BANDUNG -  Pengadilan Tipikor Bandung melalui Majelis Hakim yang diketuai I Dewa Gede Suarditha, SH menghukum mantan Kepala Desa Pangumbahan Kabupaten Sukabumi selama 4 (empat) tahun dikurangi terdakwa selama dalam masa tahanan. Hukuman tersebut lebih ringan 2 (dua) tahun dari Tuntutan JPU (Jaksa Penuntut Umum) Isnan Herdian, SH, dkk yang sebelumnya menuntut selama 6 (enam) tahun. 

 

Hukuman untuk terdakwa masih ditambah yaitu  pidana denda sebesar Rp200 juta subsider 3 (tiga) bulan kurungan. Selain itu harus mengganti kerugian negara sebesar Rp209.895.131,6. Bila terdakwa tidak membayar, maka harta benda milik terdakwa disita untuk dilelang. Bila tidak mencukupi maka terdakwa diharuskan menjalani kurungan selama 3 (tiga) bulan. 

 

Dalam hal ini Majelis Hakim setuju dengan tuntutan JPU yaitu terdakwa dikenai Pasal 2 ayat (1) jo. Pasal 18 UU No. 31 Tahun 1999 Tentang PTPK (Pemberantasan Tindak Pidana Korupsi) jo. UU No. 20 Tahun 2001 Tentang Perubahan UU No. 31 Tahun 1999 Tentang PTPK jo. Pasal 55 ayat (1) ke-1 KUHPidana sesuai dengan dakwaan primer.

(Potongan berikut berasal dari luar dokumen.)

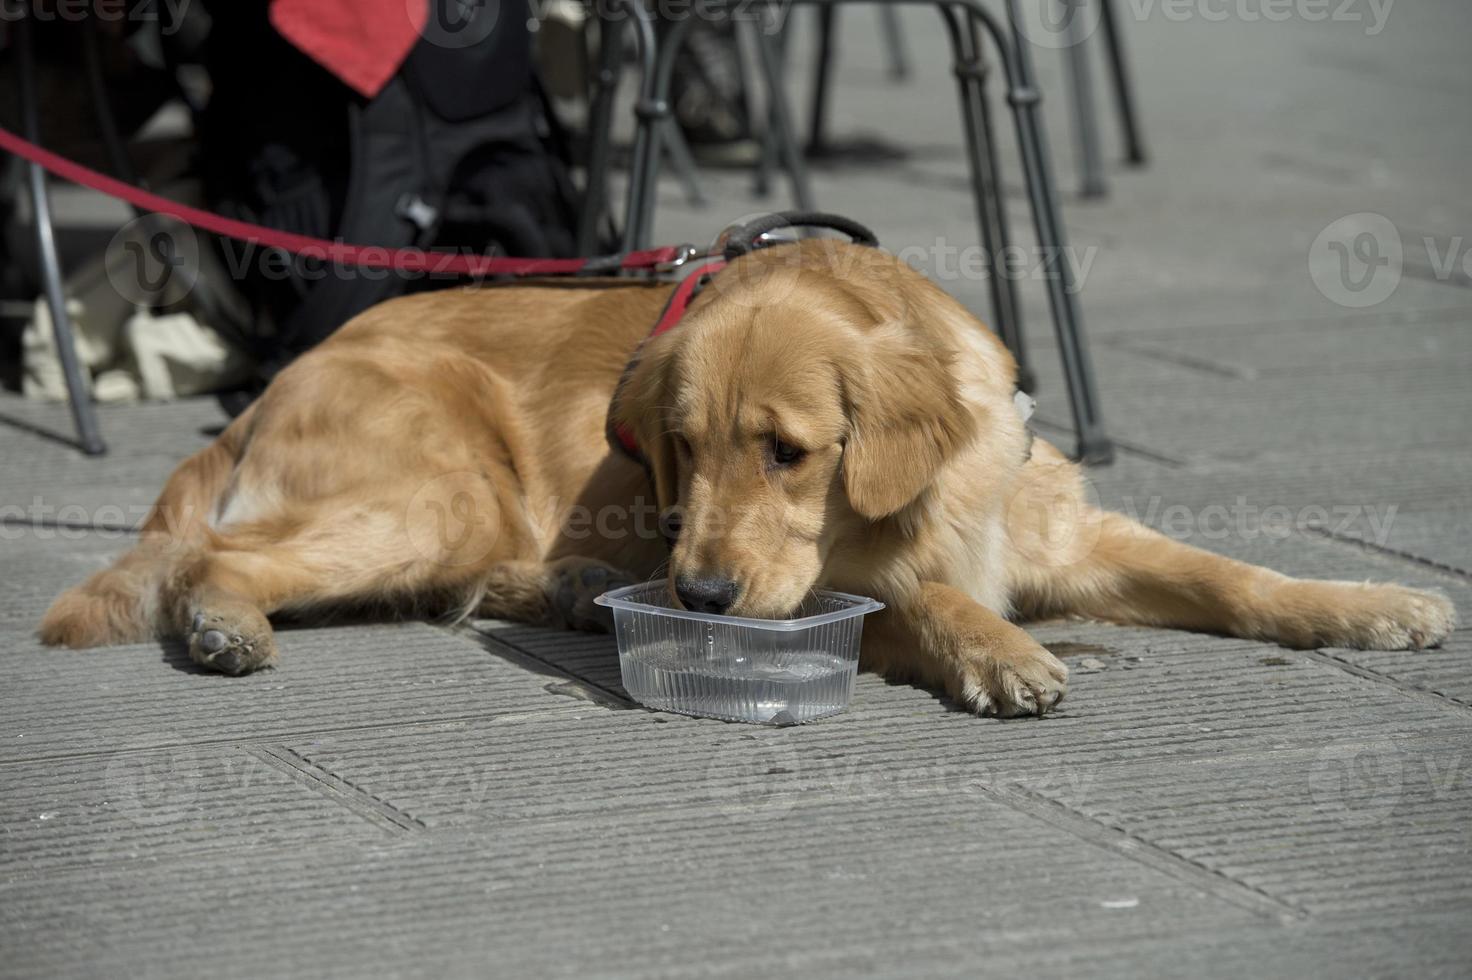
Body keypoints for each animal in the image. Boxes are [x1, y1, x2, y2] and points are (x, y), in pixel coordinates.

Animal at [37, 235, 1460, 709]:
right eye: (676, 445)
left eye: (785, 450)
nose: (702, 598)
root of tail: (274, 378)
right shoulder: (838, 588)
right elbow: (925, 600)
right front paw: (998, 650)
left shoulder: (1066, 534)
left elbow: (1231, 573)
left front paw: (1368, 605)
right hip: (437, 490)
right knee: (216, 555)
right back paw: (223, 622)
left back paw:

Adapun alasan JPU menuntut terdakwa sesuai dengan dakwaan primer karena terdakwa belum mengembalikan uang pengganti yang merupakan kerugian Negara. 

 

Terdakwa Subowo, Amd bin Amin diajukan ke muka persidangan karena melakukan tindak pidana korupsi dana desa. Meski sejak awal sebelum pencairan dana desa ke-1 diterima oleh terdakwa ternyata telah terlebih dahulu dilakukan pemangkasan oleh Burhanudin, bahkan dalam BAP diketahui Burhanudin telah menggunakannya sebesar Rp101.000.000,- dengan dalih mengganti biaya kegiatan pemerintahan.

 

Status Burhanudin saat itu menjabat selaku PJS Desa Pangumbahan dari bulan Januari s/d bulan Mei 2016. Dengan demikian seharusnyabertanggung jawab adalah Burhanudin dan Badruhanan yang telah melakukan pemangkasan dengan dalih yang tidak bisa dipertanggung jawabkan. Baik JPU maupun terdakwa masih pikir-pikir atas Putusan tersebut. (Y CHS).